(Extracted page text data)
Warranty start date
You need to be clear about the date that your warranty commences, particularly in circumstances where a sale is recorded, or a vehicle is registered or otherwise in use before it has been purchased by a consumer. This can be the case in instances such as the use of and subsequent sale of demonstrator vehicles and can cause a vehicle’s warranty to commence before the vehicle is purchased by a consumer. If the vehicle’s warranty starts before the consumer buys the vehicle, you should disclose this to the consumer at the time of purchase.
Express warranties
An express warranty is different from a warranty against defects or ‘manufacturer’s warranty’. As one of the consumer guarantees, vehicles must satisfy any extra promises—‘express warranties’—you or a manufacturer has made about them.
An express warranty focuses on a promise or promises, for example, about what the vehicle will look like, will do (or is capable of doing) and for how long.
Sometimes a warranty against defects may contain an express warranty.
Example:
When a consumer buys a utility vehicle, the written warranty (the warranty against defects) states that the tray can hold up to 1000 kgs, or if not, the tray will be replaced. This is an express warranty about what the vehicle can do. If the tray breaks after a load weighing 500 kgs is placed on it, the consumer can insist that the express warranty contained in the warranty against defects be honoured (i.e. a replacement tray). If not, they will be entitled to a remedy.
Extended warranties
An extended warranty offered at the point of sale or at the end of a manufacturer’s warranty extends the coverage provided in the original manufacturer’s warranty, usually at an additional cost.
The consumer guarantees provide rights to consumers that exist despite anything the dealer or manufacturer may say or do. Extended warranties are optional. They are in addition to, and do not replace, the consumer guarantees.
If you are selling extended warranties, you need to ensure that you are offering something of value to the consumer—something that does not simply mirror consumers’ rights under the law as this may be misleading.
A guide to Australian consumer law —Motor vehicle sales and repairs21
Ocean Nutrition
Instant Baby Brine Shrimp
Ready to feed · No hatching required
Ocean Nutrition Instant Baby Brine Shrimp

WORK ITEM =>
Write out only the lines from the very start of the entries above to the line that includes "Sometimes a warranty", both ends included, each one unchanged.

ANSWER SPACE =>
Warranty start date
You need to be clear about the date that your warranty commences, particularly in circumstances where a sale is recorded, or a vehicle is registered or otherwise in use before it has been purchased by a consumer. This can be the case in instances such as the use of and subsequent sale of demonstrator vehicles and can cause a vehicle’s warranty to commence before the vehicle is purchased by a consumer. If the vehicle’s warranty starts before the consumer buys the vehicle, you should disclose this to the consumer at the time of purchase.
Express warranties
An express warranty is different from a warranty against defects or ‘manufacturer’s warranty’. As one of the consumer guarantees, vehicles must satisfy any extra promises—‘express warranties’—you or a manufacturer has made about them.
An express warranty focuses on a promise or promises, for example, about what the vehicle will look like, will do (or is capable of doing) and for how long.
Sometimes a warranty against defects may contain an express warranty.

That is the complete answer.